(Text extracted from each page)
▼

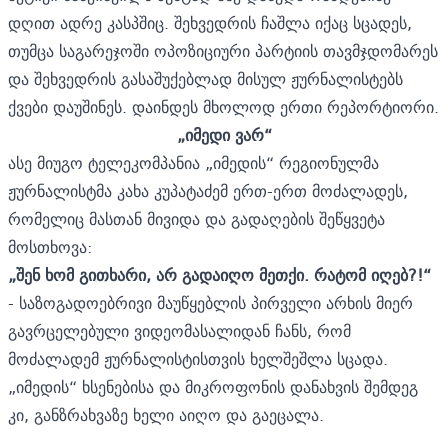
დღით ადრე კასპშიც. შეხვედრის ჩაშლა იქაც სცადეს,
თუმცა საგარეჯოში ოპოზიციური პარტიის თავმჯდომარეს
და შეხვედრის გასაშუქებლად მისულ ჟურნალისტებს
ქვები დაუშინეს. დაინდეს მხოლოდ ერთი რეპორტიორი.
„იმედი ვარ“
ასე მიუგო ტელეკომპანია „იმედის“ რეგიონულმა
ჟურნალისტმა კახა კუპატაძემ ერთ-ერთ მოძალადეს,
რომელიც მასთან მივიდა და გადაღების შეწყვეტა
მოსთხოვა:
„შენ ხომ გითხარი, არ გადაიღო მეთქი. რატომ იღებ?!“
- საზოგადოებრივი მაუწყებლის პირველი არხის მიერ
გავრცელებული ვიდეომასალიდან ჩანს, რომ
მოძალადემ ჟურნალისტისთვის ხელშეშლა სცადა.
„იმედის“ ხსენებისა და მიკროფონის დანახვის შემდეგ
კი, განზრახვაზე ხელი აიღო და გაეცალა.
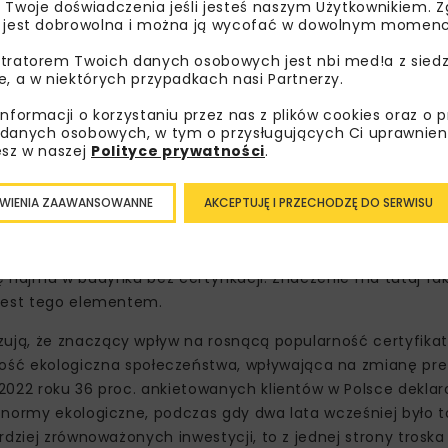
 Twoje doświadczenia jeśli jesteś naszym Użytkownikiem. Zg
 jest dobrowolna i można ją wycofać w dowolnym momenc
tratorem Twoich danych osobowych jest nbi med!a z siedz
e, a w niektórych przypadkach nasi Partnerzy.
ańczane nie tylko w środku, w budynkach i mieszkaniach, al
informacji o korzystaniu przez nas z plików cookies oraz o 
awialne źródła energii, fotowoltaikę, pompy ciepła, zagosp
danych osobowych, w tym o przysługujących Ci uprawnien
ą czy generalnie cała strefa rekreacji i zieleni –
wymien
esz w naszej
Polityce prywatności
.
WIENIA ZAAWANSOWANNE
AKCEPTUJĘ I PRZECHODZĘ DO SERWISU
nki, które nie są poddawane wielokryterialnej ocenie pod
ardziej biorąc pod uwagę deklaracje najemców. Globalny r
 proc. najemców jest skłonnych płacić więcej za powierzch
 najmu w budynku bez certyfikacji. Znaczenie ma tutaj fakt
 jest tego elementem.
ują, że znaczący wpływ na rosnącą popularność certyfika
ć ekologiczna społeczeństwa, wpływająca na zmianę pref
2022 roku 36 proc. ankietowanych klientów w Polsce deklar
normy ekologiczne, podczas gdy dwa lata wcześniej było to
dziej zrównoważonych inwestycji, to z jednej strony troska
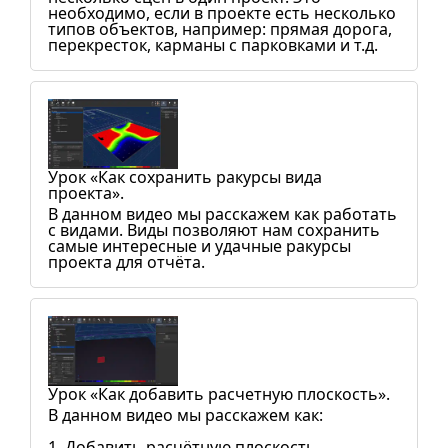
необходимо, если в проекте есть несколько
типов объектов, например: прямая дорога,
перекресток, карманы с парковками и т.д.
Урок «Как сохранить ракурсы вида
проекта».
В данном видео мы расскажем как работать
с видами. Виды позволяют нам сохранить
самые интересные и удачные ракурсы
проекта для отчёта.
Урок «Как добавить расчетную плоскость».
В данном видео мы расскажем как:
1. Добавить расчётную плоскость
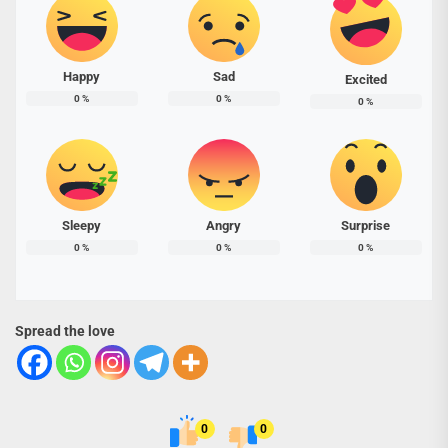
Happy
Sad
Excited
0
%
0
%
0
%
Sleepy
Angry
Surprise
0
%
0
%
0
%
Spread the love
0
0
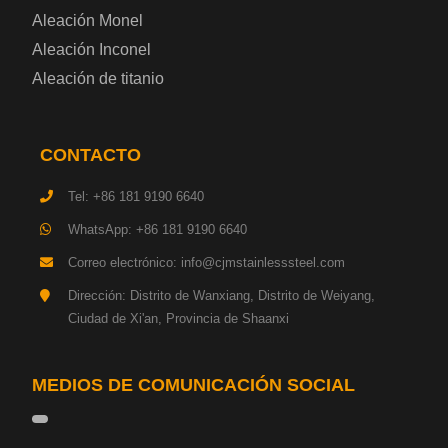
Aleación Monel
Placa de acero para cilindros de gas
Aleación Inconel
Aleación de titanio
Chapa de acero para herramientas
Placa de acero estructural de alta resistencia
CONTACTO
Chapa de acero resistente a los impactos
Tel: +86 181 9190 6640
WhatsApp: +86 181 9190 6640
Chapa de acero estructural para maquinaria
Correo electrónico: info@cjmstainlesssteel.com
Placa de acero para tuberías
Dirección: Distrito de Wanxiang, Distrito de Weiyang,
Ciudad de Xi'an, Provincia de Shaanxi
Chapa de acero para construcción naval
MEDIOS DE COMUNICACIÓN SOCIAL
Placa de acero para torre de transmisión
Acero base hojalata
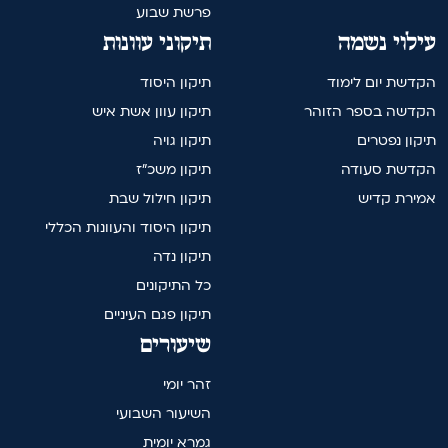
פרשת שבוע
עילוי נשמה
תיקוני עוונות
הקדשת יום לימוד
תיקון היסוד
הקדשה בספר הזוהר
תיקון עוון אשת איש
תיקון נפטרים
תיקון גויה
הקדשת סעודה
תיקון משכ"ז
אמירת קדיש
תיקון חילול שבת
תיקון היסוד והעוונות הכללי
תיקון נדה
כל התיקונים
תיקון פגם העיניים
שיעורים
זהר יומי
השיעור השבועי
גמרא יומית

▲

* **To-do item**
Reproduce the text from every item above line for line, without changing anything, and leave out the pictures.

* **Finished exercise**
დღით ადრე კასპშიც. შეხვედრის ჩაშლა იქაც სცადეს,
თუმცა საგარეჯოში ოპოზიციური პარტიის თავმჯდომარეს
და შეხვედრის გასაშუქებლად მისულ ჟურნალისტებს
ქვები დაუშინეს. დაინდეს მხოლოდ ერთი რეპორტიორი.
„იმედი ვარ“
ასე მიუგო ტელეკომპანია „იმედის“ რეგიონულმა
ჟურნალისტმა კახა კუპატაძემ ერთ-ერთ მოძალადეს,
რომელიც მასთან მივიდა და გადაღების შეწყვეტა
მოსთხოვა:
„შენ ხომ გითხარი, არ გადაიღო მეთქი. რატომ იღებ?!“
- საზოგადოებრივი მაუწყებლის პირველი არხის მიერ
გავრცელებული ვიდეომასალიდან ჩანს, რომ
მოძალადემ ჟურნალისტისთვის ხელშეშლა სცადა.
„იმედის“ ხსენებისა და მიკროფონის დანახვის შემდეგ
კი, განზრახვაზე ხელი აიღო და გაეცალა.
 Twoje doświadczenia jeśli jesteś naszym Użytkownikiem. Zg
 jest dobrowolna i można ją wycofać w dowolnym momenc
tratorem Twoich danych osobowych jest nbi med!a z siedz
e, a w niektórych przypadkach nasi Partnerzy.
ańczane nie tylko w środku, w budynkach i mieszkaniach, al
informacji o korzystaniu przez nas z plików cookies oraz o 
awialne źródła energii, fotowoltaikę, pompy ciepła, zagosp
danych osobowych, w tym o przysługujących Ci uprawnien
ą czy generalnie cała strefa rekreacji i zieleni –
wymien
esz w naszej
Polityce prywatności
.
WIENIA ZAAWANSOWANNE
AKCEPTUJĘ I PRZECHODZĘ DO SERWISU
nki, które nie są poddawane wielokryterialnej ocenie pod
ardziej biorąc pod uwagę deklaracje najemców. Globalny r
 proc. najemców jest skłonnych płacić więcej za powierzch
 najmu w budynku bez certyfikacji. Znaczenie ma tutaj fakt
 jest tego elementem.
ują, że znaczący wpływ na rosnącą popularność certyfika
ć ekologiczna społeczeństwa, wpływająca na zmianę pref
2022 roku 36 proc. ankietowanych klientów w Polsce deklar
normy ekologiczne, podczas gdy dwa lata wcześniej było to
dziej zrównoważonych inwestycji, to z jednej strony troska
необходимо, если в проекте есть несколько
типов объектов, например: прямая дорога,
перекресток, карманы с парковками и т.д.
Урок «Как сохранить ракурсы вида
проекта».
В данном видео мы расскажем как работать
с видами. Виды позволяют нам сохранить
самые интересные и удачные ракурсы
проекта для отчёта.
Урок «Как добавить расчетную плоскость».
В данном видео мы расскажем как:
1. Добавить расчётную плоскость
Happy
Sad
Excited
0
%
0
%
0
%
Sleepy
Angry
Surprise
0
%
0
%
0
%
Spread the love
0
0
Aleación Monel
Placa de acero para cilindros de gas
Aleación Inconel
Aleación de titanio
Chapa de acero para herramientas
Placa de acero estructural de alta resistencia
CONTACTO
Chapa de acero resistente a los impactos
Tel: +86 181 9190 6640
WhatsApp: +86 181 9190 6640
Chapa de acero estructural para maquinaria
Correo electrónico: info@cjmstainlesssteel.com
Placa de acero para tuberías
Dirección: Distrito de Wanxiang, Distrito de Weiyang,
Ciudad de Xi'an, Provincia de Shaanxi
Chapa de acero para construcción naval
MEDIOS DE COMUNICACIÓN SOCIAL
Placa de acero para torre de transmisión
Acero base hojalata
פרשת שבוע
עילוי נשמה
תיקוני עוונות
הקדשת יום לימוד
תיקון היסוד
הקדשה בספר הזוהר
תיקון עוון אשת איש
תיקון נפטרים
תיקון גויה
הקדשת סעודה
תיקון משכ"ז
אמירת קדיש
תיקון חילול שבת
תיקון היסוד והעוונות הכללי
תיקון נדה
כל התיקונים
תיקון פגם העיניים
שיעורים
זהר יומי
השיעור השבועי
גמרא יומית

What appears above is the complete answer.